An electron of mass $$m$$ with an initial velocity  $$\vec v=v_0\hat{i}\;(v_0>0)$$ enters an electric field $$\vec E=-E_0\hat{k}.$$ If the initial de Broglie wavelength is  $$\lambda_0,$$ the value after time $$t$$ would be:

Electron with $$\vec{v}=v_0\hat{i}$$ enters field $$\vec{E}=-E_0\hat{k}$$. Find de Broglie wavelength after time $$t$$.

The force on the electron is $$\vec{F}=-e\vec{E}=eE_0\hat{k}$$.
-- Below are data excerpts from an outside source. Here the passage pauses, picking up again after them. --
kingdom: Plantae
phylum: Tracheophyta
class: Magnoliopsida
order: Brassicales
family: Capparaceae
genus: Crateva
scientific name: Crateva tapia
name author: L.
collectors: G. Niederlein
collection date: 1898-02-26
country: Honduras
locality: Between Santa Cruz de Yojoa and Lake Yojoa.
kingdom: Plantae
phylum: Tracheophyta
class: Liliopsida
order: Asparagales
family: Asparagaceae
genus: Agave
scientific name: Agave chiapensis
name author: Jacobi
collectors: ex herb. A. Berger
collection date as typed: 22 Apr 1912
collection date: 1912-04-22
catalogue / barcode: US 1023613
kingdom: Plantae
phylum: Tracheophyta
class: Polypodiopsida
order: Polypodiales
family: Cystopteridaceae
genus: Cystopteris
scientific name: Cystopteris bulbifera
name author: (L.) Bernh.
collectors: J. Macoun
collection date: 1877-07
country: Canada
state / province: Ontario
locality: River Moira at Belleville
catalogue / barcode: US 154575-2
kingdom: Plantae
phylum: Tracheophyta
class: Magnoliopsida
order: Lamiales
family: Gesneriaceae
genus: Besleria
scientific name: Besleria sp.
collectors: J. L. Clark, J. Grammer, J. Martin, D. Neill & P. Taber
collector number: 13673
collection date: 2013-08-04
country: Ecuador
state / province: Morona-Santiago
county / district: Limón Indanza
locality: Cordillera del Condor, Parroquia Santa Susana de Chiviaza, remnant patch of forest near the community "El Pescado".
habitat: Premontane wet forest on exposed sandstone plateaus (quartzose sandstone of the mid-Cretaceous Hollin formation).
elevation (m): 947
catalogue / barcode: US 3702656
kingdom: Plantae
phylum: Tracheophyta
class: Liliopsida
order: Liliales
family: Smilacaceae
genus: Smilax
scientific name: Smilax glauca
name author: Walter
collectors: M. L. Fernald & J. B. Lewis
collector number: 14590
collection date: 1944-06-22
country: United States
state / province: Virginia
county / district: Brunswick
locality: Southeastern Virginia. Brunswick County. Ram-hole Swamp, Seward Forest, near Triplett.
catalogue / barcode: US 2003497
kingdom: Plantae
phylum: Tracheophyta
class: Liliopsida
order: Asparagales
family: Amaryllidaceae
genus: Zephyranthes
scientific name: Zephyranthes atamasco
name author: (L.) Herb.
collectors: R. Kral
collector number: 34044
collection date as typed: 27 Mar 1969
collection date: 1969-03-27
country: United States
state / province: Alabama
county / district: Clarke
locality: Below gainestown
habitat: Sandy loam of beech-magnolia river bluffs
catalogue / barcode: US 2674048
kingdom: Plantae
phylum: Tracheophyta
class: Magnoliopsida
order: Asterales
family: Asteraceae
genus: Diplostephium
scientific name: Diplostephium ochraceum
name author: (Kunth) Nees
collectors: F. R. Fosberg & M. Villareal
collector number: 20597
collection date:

Integrating acceleration gives $$v_z=\frac{eE_0}{m}t$$ while $$v_x=v_0$$ remains constant.

Hence the speed is $$v=\sqrt{v_0^2+\frac{e^2E_0^2t^2}{m^2}}$$.

The de Broglie wavelength is $$\lambda=\frac{h}{mv}=\frac{h}{m\sqrt{v_0^2+e^2E_0^2t^2/m^2}}$$.

This can be written as $$\lambda=\frac{h}{mv_0\sqrt{1+e^2E_0^2t^2/(m^2v_0^2)}}$$.

Therefore $$\lambda=\frac{\lambda_0}{\sqrt{1+\frac{e^2E_0^2t^2}{m^2v_0^2}}}$$.